Requirement 1 = Name every city mentioned in the article about James Kade.
Requirement 2 = From the article about James Kade, write out the passage that opens with the words containing "Kade, a native" and closes with "of southwest Germany.".
Requirement 3 = In the article about James Kade, what is the name of the airplane he was about to board?

Reading text =
------
History rarely intersects this way, at least not in Palm Coast, where the oldest building is barely contemporary with the latter part of the Vietnam War. But this afternoon, there was James Kade, a 91-year-old Palm Coast resident and a World War II veteran of the Luftwaffe, the German air force, about to climb aboard the Spirit of Freedom, one of the 300-odd Douglas C-54 airplanes that took part in the Berlin Airlift of 1948-49, the most extensive humanitarian mission in history (until then or since).
Kade, a native of Latvia, had joined the Luftwaffe because Latvians despised Stalin’s Red Army even more than they despised the Nazis back then. Latvia had been conquered by the Red Army, and Kade was eager to liberate it. After the war he ended up in a refugee camp in the American sector of southwest Germany.
“I was working for an American Express man who was stationed in Stuttgart as his chauffeur,” Kade said this morning, “and we did a lot of trips to Frankfurt and all around. We were always going by the Frankfurt airport. I saw all the transport planes coming in and out, it was a constant stream of it. And I remember one plane was returning from berlin, and one of the engines was on fire, it was right over the airport. He got down all right. But I saw an awful lot of that traffic from the ground up.”
------
Information provided =
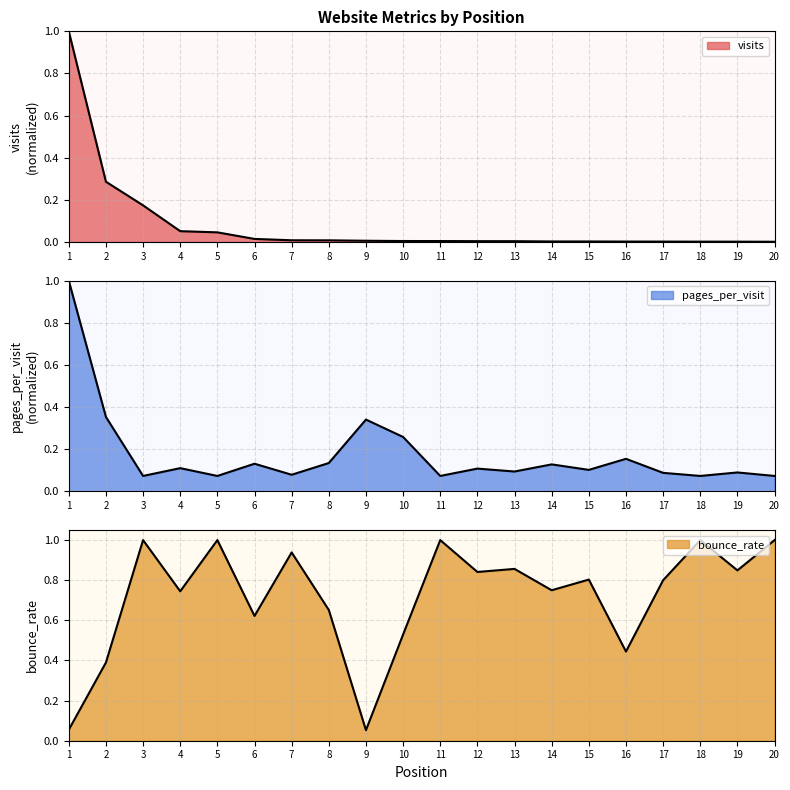

At which label is pages_per_visit closest to 0?

3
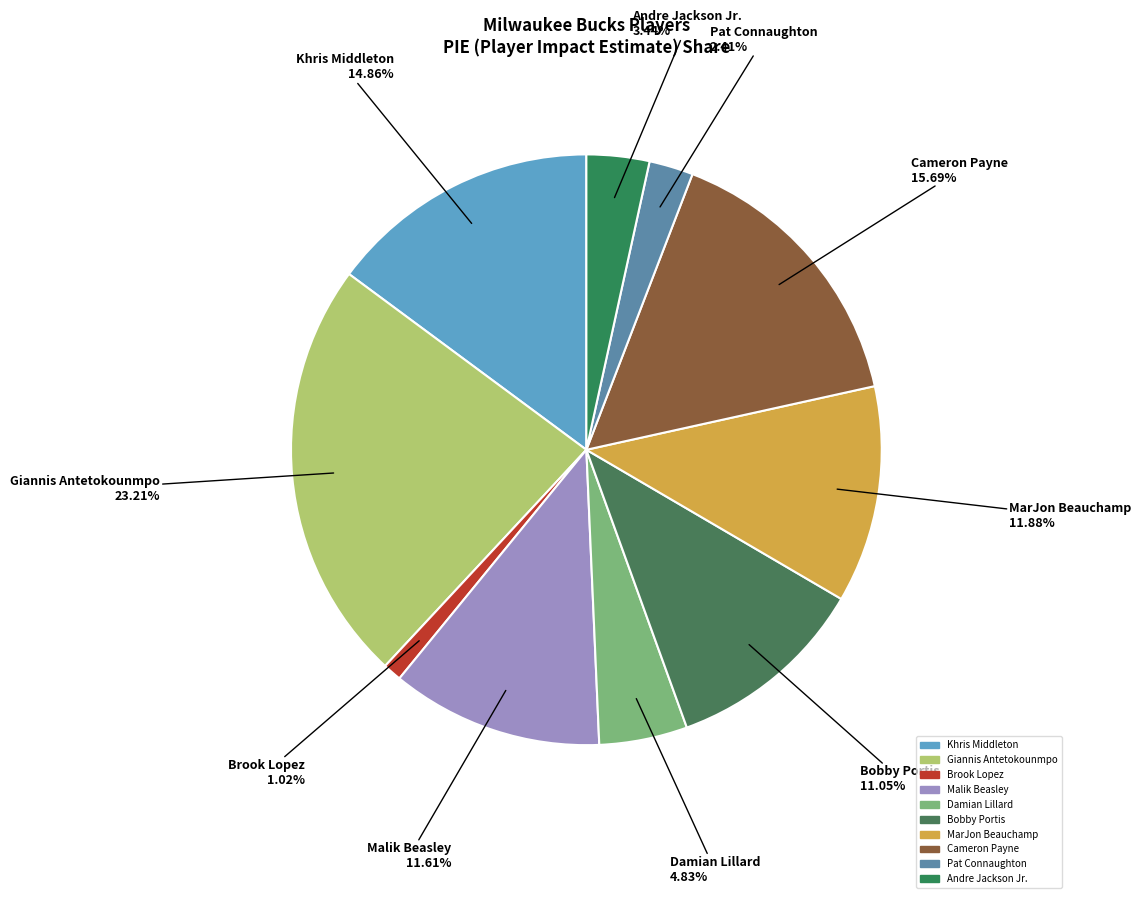

What percentage is the MarJon Beauchamp slice, to the nearest percent?

12%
------
Result 1 = Palm Coast, Berlin, Stuttgart, Frankfurt

Result 2 =
Kade, a native of Latvia, had joined the Luftwaffe because Latvians despised Stalin’s Red Army even more than they despised the Nazis back then. Latvia had been conquered by the Red Army, and Kade was eager to liberate it. After the war he ended up in a refugee camp in the American sector of southwest Germany.

Result 3 = The Spirit of Freedom, a Douglas C-54.